*** MATERIAL SUPPLIED

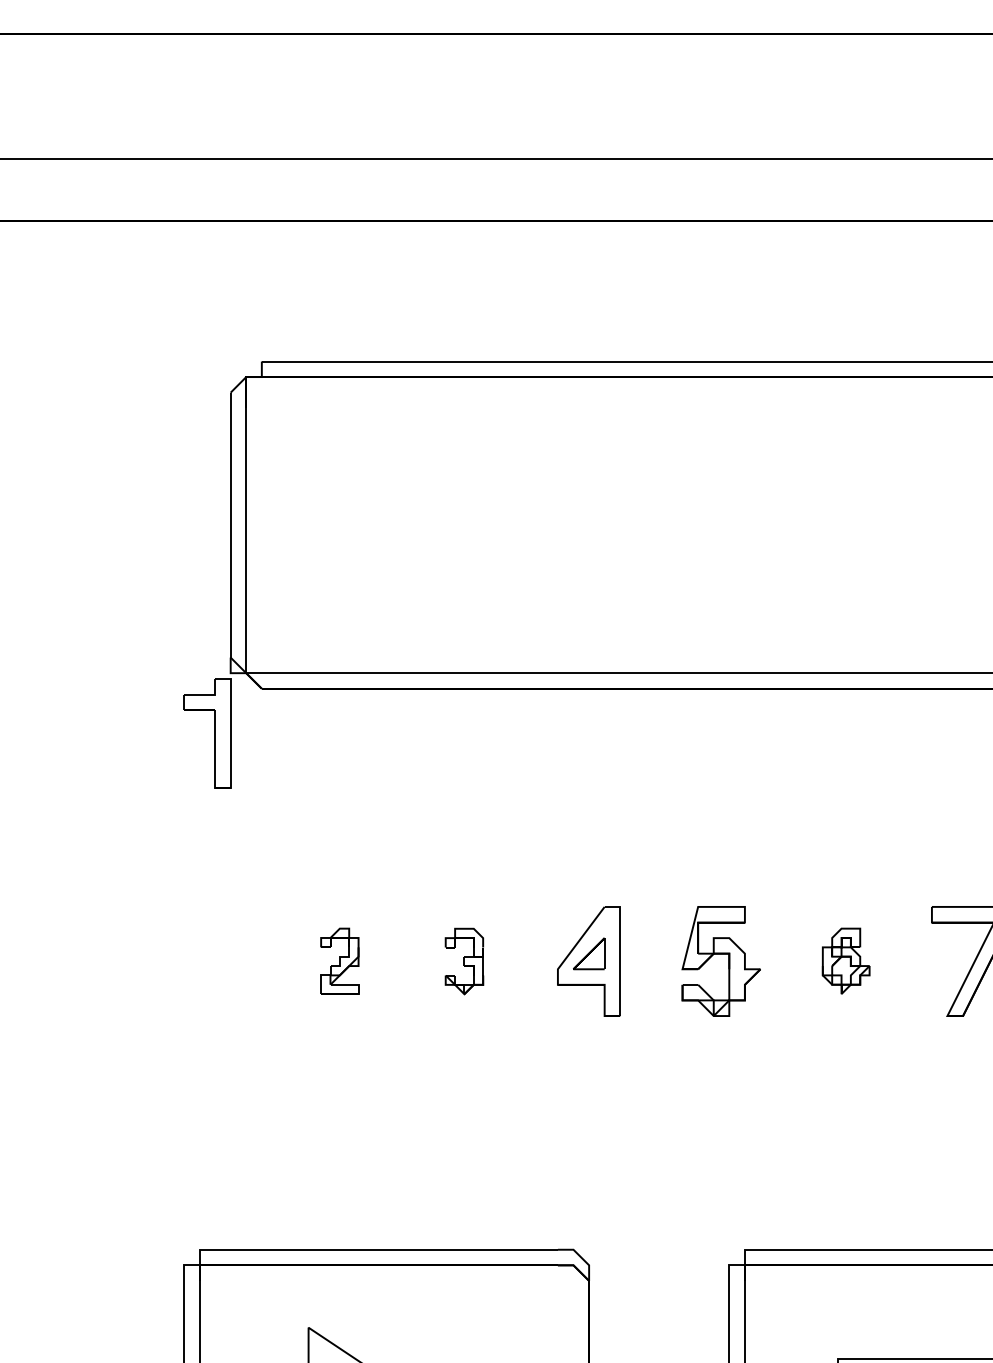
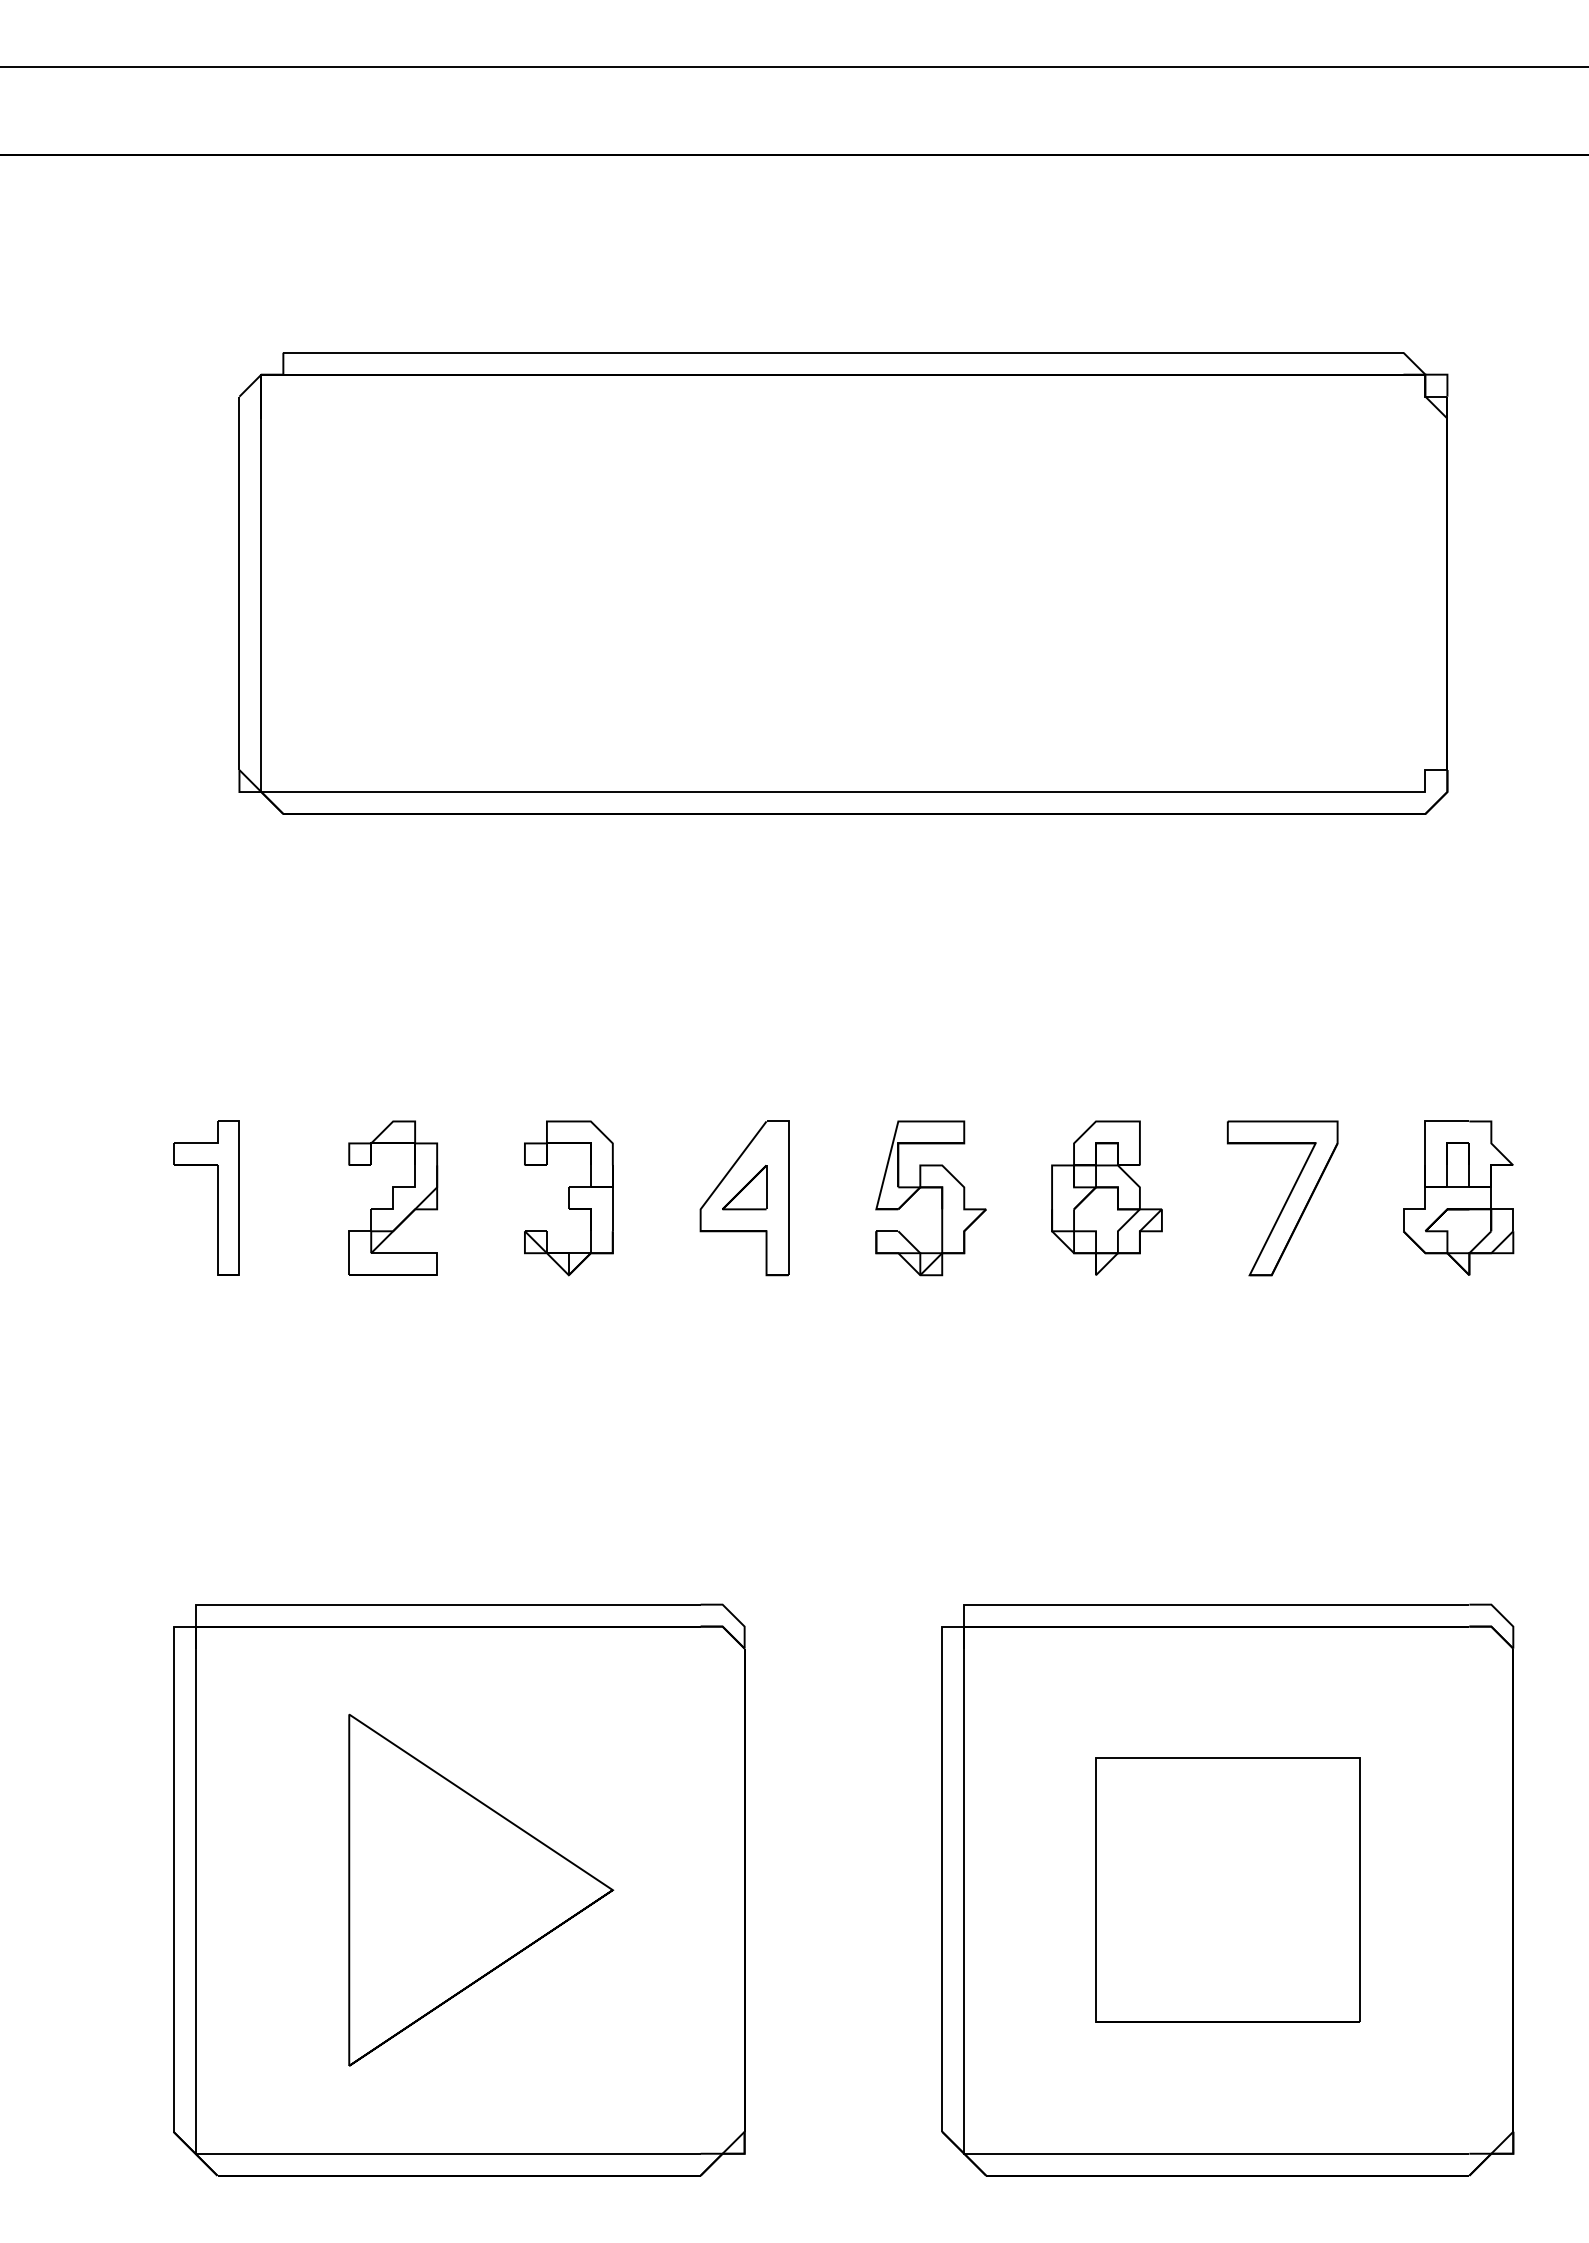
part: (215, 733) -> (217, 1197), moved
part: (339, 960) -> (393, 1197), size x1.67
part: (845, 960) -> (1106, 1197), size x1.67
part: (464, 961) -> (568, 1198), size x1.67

******
*** MATERIAL SUPPLIED

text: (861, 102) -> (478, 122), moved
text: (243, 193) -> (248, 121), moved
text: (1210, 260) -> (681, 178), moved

******
*** MATERIAL SUPPLIED

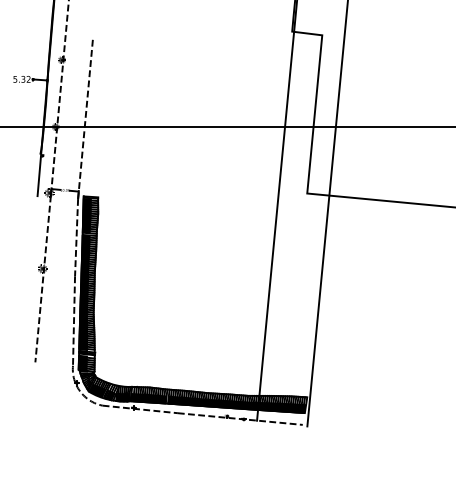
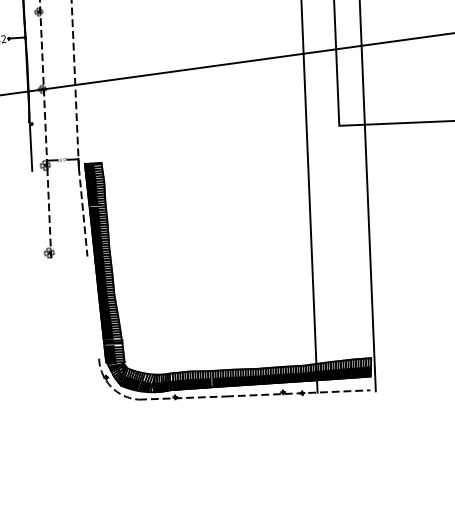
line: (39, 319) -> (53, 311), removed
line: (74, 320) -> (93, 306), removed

******

WHAT THIS TASK INVOLVES: Repeat exactly the lines of the listing above, from the one with "line: (39, 319) -> (53, 311), removed" down to the one with "line: (74, 320) -> (93, 306), removed"; both of those lines belong in the range.

WRITTEN ANSWER:
line: (39, 319) -> (53, 311), removed
line: (74, 320) -> (93, 306), removed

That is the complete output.